= ReAct Now: Music & Relief =

2005 Hurricane Katrina benefit concert

ReAct Now: Music & Relief was a four-and-a-half-hour-long benefit concert which aired on September 10, 2005. MTV, VH1, CMT, MTV2, MTVU, VH1 Classic and The N broadcast the concert for Hurricane Katrina relief efforts via the American Red Cross, the Salvation Army, and America's Second Harvest (which has been changed to Feeding America in 2008).

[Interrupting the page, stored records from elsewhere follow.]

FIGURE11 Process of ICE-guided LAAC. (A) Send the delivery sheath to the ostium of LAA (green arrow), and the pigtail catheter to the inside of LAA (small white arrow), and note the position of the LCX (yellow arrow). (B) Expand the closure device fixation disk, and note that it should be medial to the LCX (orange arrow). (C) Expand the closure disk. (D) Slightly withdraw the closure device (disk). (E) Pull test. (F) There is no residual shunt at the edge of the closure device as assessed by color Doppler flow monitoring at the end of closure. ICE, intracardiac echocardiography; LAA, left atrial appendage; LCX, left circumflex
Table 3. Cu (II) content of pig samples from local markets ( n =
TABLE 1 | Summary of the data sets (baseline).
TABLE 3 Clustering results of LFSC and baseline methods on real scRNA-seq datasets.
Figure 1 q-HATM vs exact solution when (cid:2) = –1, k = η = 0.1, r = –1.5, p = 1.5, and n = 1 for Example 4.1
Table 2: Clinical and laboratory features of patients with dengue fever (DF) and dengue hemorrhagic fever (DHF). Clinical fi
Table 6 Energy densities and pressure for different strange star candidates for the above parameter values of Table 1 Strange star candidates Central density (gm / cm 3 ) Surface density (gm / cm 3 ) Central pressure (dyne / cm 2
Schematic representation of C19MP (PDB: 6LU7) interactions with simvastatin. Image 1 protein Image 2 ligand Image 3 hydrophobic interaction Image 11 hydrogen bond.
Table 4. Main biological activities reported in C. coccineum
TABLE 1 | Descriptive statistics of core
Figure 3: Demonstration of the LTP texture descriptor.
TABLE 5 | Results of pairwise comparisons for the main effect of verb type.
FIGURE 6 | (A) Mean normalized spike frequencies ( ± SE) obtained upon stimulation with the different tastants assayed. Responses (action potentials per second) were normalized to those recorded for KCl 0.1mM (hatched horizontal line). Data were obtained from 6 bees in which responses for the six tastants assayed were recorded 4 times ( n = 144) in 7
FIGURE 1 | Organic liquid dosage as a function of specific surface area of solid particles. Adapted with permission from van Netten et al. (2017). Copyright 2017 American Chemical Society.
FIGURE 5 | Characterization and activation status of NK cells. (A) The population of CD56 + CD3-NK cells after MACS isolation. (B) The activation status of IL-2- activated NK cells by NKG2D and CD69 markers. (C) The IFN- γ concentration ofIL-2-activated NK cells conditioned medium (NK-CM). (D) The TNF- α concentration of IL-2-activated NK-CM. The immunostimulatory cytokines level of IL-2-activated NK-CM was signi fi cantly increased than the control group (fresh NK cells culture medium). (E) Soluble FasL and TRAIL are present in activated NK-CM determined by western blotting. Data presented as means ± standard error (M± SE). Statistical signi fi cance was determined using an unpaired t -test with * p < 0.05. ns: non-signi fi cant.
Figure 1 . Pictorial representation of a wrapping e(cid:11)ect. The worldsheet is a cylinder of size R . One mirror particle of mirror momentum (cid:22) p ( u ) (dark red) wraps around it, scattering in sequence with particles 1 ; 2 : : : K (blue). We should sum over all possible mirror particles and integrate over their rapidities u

== Performers and setlists in order ==
Source:
- Alicia Keys – "You'll Never Walk Alone" (New York City)
- Kid Rock & Lynyrd Skynyrd – "Sweet Home Alabama" (Nashville)
- Kelly Clarkson – "Shelter" (Los Angeles)
- Jon Stewart in New York City
- Green Day – "Wake Me Up When September Ends" (Foxborough)
- The Rolling Stones – "Waiting on a Friend" (Milwaukee)
- John Mayer Trio – "Gravity" (Los Angeles)
- David Banner – "Cadillacs on 22" (New York City)
- Rob Thomas – "Time After Time" (New York City)
- Buckwheat Zydeco – "I'm Gonna Love You Anyway" (Nashville)
- Coldplay – "Fix You" (New York City)
- Big & Rich – "I Pray For You" (Chicago)
- Trent Reznor – "Non-Entity", "Hurt" (Los Angeles)
- Jon Stewart in New York City
- Sheryl Crow – "Good Is Good" (New York City)
- Bon Jovi – "Someday I'll Be Saturday Night" (Chicago)
- George Lopez in Los Angeles
- U2 – "Love and Peace or Else" (Toronto)
- Common – "It's Your World" (Los Angeles)
- Beck – "Everybody's Got to Learn Sometime" (Los Angeles)
- The Neville Brothers – "Brother" (Nashville)
- Dashboard Confessional – "Ghost of a Good Thing" (New York City)
- Pearl Jam – "Given to Fly" (Saskatoon)
- Jewel – "Life Uncommon" (Los Angeles)
- 3 Doors Down – "Here by Me" (Charleston)
- Neil Young & Emmylou Harris – "This Old Guitar" (Nashville)
- Kanye West – "Touch the Sky" (Los Angeles)
- Kurt Loder in New York City
- Elton John – "Porch Swing in Tupelo" (Toronto)
- John Corbett in Nashville
- Marc Broussard – "Home" (Nashville)
- Melissa Etheridge – "Four Days" (Los Angeles)
- Mötley Crüe & Chester Bennington – "Home Sweet Home" (Nashville)
- Dennis Quaid in Los Angeles
- Brian Wilson – "Walking Down the Path of Life" / "Love and Mercy" (Los Angeles)
- Alan Jackson – "Rainy Day in June" (New York City)
- Maroon 5 – "Don't Let Me Down" (Los Angeles)
- Staind – "Right Here" (Charleston)
- David Banner in New York City
- Goo Goo Dolls – "Give a Little Bit" (Los Angeles)
- John Mellencamp – "Walk Tall" (Morrison, Colorado)
- Sugarland – "Stand Back Up" (Nashville)
- Chris Rock in New York City
- Red Hot Chili Peppers – "Under the Bridge" (Los Angeles)
- The Game – "Dreams" (Los Angeles)
- Paul McCartney – "Fine Line" (Miami)
- Chris Thomas King – "What Would Jesus Do" (Nashville)
- Dave Matthews Band – "American Baby" (Bonner Springs, Kansas)
- Hank Williams Jr – "Backwater Blues" (Nashville)
- Good Charlotte – "We Believe" (Los Angeles)
- Audioslave – "Doesn't Remind Me" (Los Angeles)
- Dead by Sunrise – "Let Down" (Nashville)
- Fiona Apple – "Extraordinary Machine" (Los Angeles)
- Alan Toussaint – "With You in Mind" (New York City)
- The Radiators – "Last Getaway" (Los Angeles)
- Dennis Quaid in Los Angeles
- Neil Young and the Fisk Jubilee Singers – "Walking to New Orleans" (Nashville)

== Simple Plan appearance cancellation ==

Canadian pop-punk band Simple Plan cancel their appearance at the concert after its lead singer Pierre Bouvier was hit by a bottle while performing their song "Welcome to My Life" at the Ovation Music Festival in Stratford, Ontario and was taken to a nearby hospital shortly after, where he received an closed number of stitches.